Eleições nos EUA. Sindicatos debatem recurso à greve em caso de golpe de Estado

por RTP
O líder sindical Richard Trumka, discursando diante do Capitólio (foto de 2011) Darren Hauck, Reuters

As insistentes declarações de Donald Trump, prometendo não acatar os resultados eleitorais se estes lhe forem desfavoráveis, têm suscitado preocupação nos mais diversos quadrantes, desde o Partido Democrata aos activistas de Black Lives Matter. Agora, inesperadamente, chegou a vez dos sindicatos.

Trump tem sido o grande beneficiário de descontentamentos acumulados na classe operária norte-americana e o retrato-robot do eleitor médio do presidente, agora re-candidato pelo Partido Republicano, é o do operário branco, de meia idade e do sexo masculino.

Isto, somado ao tradicional conservadorismo da organização sindical norte-americana, impregnada de ideologia antisocialista dos pés à cabeça e desde há muitas décadas, faria supor que os sindicatos permanecessem indiferentes à preocupação que causaram as inéditas declarações de Trump, no sentido de pôr em causa um veredicto desfavorável das urnas.

No entanto, uma breve súmula de iniciativas em curso no movimento sindical, hoje publicada na plataforma digital Jacobin por uma figura destacada dos DSA (Democratic Socialists of America), Dan la Botz, mostra que algo está a mudar e que, pela primeira vez na História, há sectores importantes desse movimento que ponderam o recurso a algo tão desconhecido na história do país como seria a greve geral.

Depois de ter descrito como está a discutir-se nos sindicatos "como defender o direito dos membros [do sindicato] a votarem, como proteger o processo de votação, as máquinas, as urnas e a contagem", La Botz cita a declaração de Richard Trumka, o presidente da poderosa central sindical AFL-CIO, em 25 de setembro:

"A AFL-CIO rejeita categoricamente todas as ameaças à transferência pacífica do poder. O movimento operário simplesmente não permitirá qualquer atentado contra a Constituição dos EUA ou qualquer outra tentativa para negar a vontade do povo. Os membros dos sindicatos de todo o espectro político estão unidos na nossa convicção fundamental de que os votos do povo americano devem sempre decidir a presidência. Os trabalhadores americanos continuarão firmes na defesa da nossa democracia perante as palhaçadas do presidente Trump e estaremos prontos para fazer a nossa parte em garantir que a sua derrota nesta eleição seja seguida pela sua saída do cargo".

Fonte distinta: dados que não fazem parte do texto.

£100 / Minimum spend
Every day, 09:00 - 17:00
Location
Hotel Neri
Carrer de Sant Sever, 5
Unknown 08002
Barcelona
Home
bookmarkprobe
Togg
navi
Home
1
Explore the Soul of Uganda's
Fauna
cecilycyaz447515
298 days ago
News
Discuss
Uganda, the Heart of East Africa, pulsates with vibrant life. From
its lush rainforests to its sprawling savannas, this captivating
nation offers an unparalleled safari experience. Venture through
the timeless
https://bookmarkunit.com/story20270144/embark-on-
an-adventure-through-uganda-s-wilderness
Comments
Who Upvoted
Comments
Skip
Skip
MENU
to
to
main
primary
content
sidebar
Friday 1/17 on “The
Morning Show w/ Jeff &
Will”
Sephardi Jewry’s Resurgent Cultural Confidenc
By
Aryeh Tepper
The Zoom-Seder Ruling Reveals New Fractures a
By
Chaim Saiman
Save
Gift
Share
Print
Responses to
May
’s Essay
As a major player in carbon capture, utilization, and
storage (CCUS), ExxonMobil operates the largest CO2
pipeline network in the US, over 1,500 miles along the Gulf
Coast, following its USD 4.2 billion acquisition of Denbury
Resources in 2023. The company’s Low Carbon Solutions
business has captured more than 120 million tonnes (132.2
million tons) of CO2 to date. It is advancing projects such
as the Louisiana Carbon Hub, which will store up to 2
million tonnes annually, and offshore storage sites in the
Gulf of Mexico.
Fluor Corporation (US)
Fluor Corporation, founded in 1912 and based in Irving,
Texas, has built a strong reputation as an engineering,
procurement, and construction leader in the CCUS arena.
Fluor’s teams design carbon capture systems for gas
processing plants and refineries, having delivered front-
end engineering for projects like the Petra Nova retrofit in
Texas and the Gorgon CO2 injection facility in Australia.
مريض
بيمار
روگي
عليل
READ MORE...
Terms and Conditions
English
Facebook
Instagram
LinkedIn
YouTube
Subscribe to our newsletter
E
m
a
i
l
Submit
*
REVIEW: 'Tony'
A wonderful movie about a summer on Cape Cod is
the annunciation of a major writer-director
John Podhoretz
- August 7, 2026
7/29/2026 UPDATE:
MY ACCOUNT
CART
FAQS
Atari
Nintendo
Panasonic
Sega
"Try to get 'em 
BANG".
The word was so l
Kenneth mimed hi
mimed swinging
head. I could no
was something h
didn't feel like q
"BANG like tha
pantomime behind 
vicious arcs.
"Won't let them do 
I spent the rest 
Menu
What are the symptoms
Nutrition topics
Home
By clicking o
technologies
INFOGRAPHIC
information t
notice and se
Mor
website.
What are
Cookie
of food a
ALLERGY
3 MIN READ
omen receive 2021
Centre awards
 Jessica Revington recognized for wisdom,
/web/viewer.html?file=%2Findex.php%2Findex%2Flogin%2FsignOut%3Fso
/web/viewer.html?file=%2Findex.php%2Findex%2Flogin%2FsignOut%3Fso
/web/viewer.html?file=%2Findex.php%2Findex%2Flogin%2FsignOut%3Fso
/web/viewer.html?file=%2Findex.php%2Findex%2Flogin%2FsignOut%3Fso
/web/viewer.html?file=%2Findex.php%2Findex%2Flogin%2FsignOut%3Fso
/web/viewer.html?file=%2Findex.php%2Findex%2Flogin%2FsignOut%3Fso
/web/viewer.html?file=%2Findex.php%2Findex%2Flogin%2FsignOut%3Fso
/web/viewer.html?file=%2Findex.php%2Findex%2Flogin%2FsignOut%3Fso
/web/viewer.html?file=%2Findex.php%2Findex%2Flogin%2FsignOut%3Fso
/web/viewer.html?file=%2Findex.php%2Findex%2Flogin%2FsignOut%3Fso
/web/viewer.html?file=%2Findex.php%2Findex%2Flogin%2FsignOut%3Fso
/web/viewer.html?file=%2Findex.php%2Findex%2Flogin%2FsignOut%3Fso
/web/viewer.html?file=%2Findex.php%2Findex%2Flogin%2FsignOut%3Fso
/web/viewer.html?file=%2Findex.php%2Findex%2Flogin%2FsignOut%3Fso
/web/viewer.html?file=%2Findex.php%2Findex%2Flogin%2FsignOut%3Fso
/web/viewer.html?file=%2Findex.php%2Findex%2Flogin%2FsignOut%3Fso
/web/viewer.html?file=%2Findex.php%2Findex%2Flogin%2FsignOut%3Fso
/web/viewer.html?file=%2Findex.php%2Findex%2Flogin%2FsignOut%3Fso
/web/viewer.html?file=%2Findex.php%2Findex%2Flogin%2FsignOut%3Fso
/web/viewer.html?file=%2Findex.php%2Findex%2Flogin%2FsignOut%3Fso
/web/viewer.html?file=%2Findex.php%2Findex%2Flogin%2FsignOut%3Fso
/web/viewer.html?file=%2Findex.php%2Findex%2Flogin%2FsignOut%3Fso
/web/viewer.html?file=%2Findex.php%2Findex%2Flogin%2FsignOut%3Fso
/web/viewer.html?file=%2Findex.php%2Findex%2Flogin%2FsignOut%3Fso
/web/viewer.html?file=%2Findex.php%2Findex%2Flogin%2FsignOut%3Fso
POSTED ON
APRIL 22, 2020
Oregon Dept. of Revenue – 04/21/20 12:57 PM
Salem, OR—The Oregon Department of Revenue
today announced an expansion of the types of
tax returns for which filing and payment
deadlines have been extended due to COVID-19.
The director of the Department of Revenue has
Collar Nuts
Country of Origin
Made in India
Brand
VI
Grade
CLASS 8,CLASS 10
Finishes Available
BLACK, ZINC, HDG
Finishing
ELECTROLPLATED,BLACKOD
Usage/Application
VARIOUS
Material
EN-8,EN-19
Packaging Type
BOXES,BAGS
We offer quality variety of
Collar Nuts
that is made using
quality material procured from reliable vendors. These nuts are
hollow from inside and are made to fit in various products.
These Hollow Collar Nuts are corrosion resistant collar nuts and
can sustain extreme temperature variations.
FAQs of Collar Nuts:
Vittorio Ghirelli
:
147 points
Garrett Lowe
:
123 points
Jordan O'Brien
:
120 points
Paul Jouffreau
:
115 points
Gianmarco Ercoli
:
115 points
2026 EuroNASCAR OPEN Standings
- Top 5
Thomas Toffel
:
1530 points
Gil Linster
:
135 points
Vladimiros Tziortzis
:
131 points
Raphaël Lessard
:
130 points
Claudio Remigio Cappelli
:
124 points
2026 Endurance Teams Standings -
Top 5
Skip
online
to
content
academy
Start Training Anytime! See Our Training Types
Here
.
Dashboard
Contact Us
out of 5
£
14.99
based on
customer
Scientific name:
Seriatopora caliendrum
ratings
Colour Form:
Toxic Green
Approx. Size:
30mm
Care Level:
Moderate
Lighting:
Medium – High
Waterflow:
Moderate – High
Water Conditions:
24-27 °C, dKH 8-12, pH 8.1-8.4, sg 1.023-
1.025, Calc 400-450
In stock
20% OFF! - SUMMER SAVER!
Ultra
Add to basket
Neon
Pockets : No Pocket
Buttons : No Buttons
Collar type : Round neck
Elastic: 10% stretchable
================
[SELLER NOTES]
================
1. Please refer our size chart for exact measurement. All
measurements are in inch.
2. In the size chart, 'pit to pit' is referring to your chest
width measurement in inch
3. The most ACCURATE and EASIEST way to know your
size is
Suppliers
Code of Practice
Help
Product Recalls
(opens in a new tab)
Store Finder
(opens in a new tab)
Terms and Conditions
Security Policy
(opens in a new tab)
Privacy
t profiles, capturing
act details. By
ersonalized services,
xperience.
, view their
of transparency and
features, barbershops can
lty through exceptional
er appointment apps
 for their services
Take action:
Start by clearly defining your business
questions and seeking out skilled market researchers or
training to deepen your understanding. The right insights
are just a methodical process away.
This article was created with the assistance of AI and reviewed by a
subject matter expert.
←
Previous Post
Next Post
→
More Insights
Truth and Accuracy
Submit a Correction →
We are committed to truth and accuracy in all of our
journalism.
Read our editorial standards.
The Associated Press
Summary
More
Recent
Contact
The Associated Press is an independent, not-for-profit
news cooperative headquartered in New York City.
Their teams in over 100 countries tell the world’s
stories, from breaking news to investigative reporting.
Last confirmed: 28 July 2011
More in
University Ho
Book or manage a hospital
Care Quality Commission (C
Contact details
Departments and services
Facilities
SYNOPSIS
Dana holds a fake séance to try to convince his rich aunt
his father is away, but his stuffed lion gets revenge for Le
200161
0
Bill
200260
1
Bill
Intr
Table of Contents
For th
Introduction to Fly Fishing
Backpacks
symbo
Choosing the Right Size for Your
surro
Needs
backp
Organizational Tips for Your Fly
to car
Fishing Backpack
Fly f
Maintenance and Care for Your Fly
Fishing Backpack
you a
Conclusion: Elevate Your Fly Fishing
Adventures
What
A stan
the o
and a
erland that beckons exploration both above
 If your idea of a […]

Apesar da sua linguagem truculenta a declaração do líder sindical não dá qualquer indicação prática sobre o que a organização estaria disposta a fazer no caso de Trump, como prometeu, pôr em causa uma vitória eleitoral de Biden.

Mas o Conselho do Trabalho de Rochester, também citado por La Botz, vai muito mais longe em precisar o que poderia ser feito. Na resolução aí aprovada, o Conselho apela à AFL-CIO e a todos os sindicatos nela filiados no sentido de "se prepararem para convocar uma greve geral de todos os trabalhadores, se necessário, para garantir a transferência pacífica de poderes determinada pela Constituição como resultado das eleições presidenciais de 2020".

No mesmo sentido, a Associação de Seattle para a Educação prometeu convocar todos os seus corpos dirigentes, e através destes assembleias gerais dos membros para decidirem as medidas a tomar em caso de se verificar alguma interferência contra as eleições e o resultado eleitoral.

Muito especialmente, o Sindicato dos Trabalhadores do Correio de Detroit apelou aos seus membros no sentido de estarem preparados para resistir a um "golpe", proclamando num panfleto:

"Vamos votar.
Vamos recusar que sejam aceites resultados eleitorais até todos os votos estarem contados.
Vamos ocupar as ruas pacificamente se houver uma tentativa de golpe.
Se for preciso, vamos encerrar este país, para defender a integridade do processo democrático".

Outros sindicatos, como o de serviços (SEIU) ou o de comunicações (CWA), fazem parte de uma rede de ONGs e movimentos sociais, significativamente agrupados em torno da sigla Protect the Results, que se prepara para reagir a algum eventual golpe de Estado no dia das eleições.

La Botz lembra que houve nos EUA grandes movimentos grevistas nos anos 1930 e no período entre 1944 e 1949, mas geralmente por razões económicas e nunca por razões políticas. E lembra também que as greves gerais registadas na história do país nunca o foram a nível federal, mas no melhor dos casos ao nível de uma cidade, como Seattle em 1919 ou Oakland em 1946. E as greves políticas foram ainda mais raras e mais localizadas.

Mas, por outro lado, a conjuntura que agora se está a viver é também única na história norte-americana e poderia levar a medidas inéditas perante uma contestação sem precedente dos resultados eleitorais.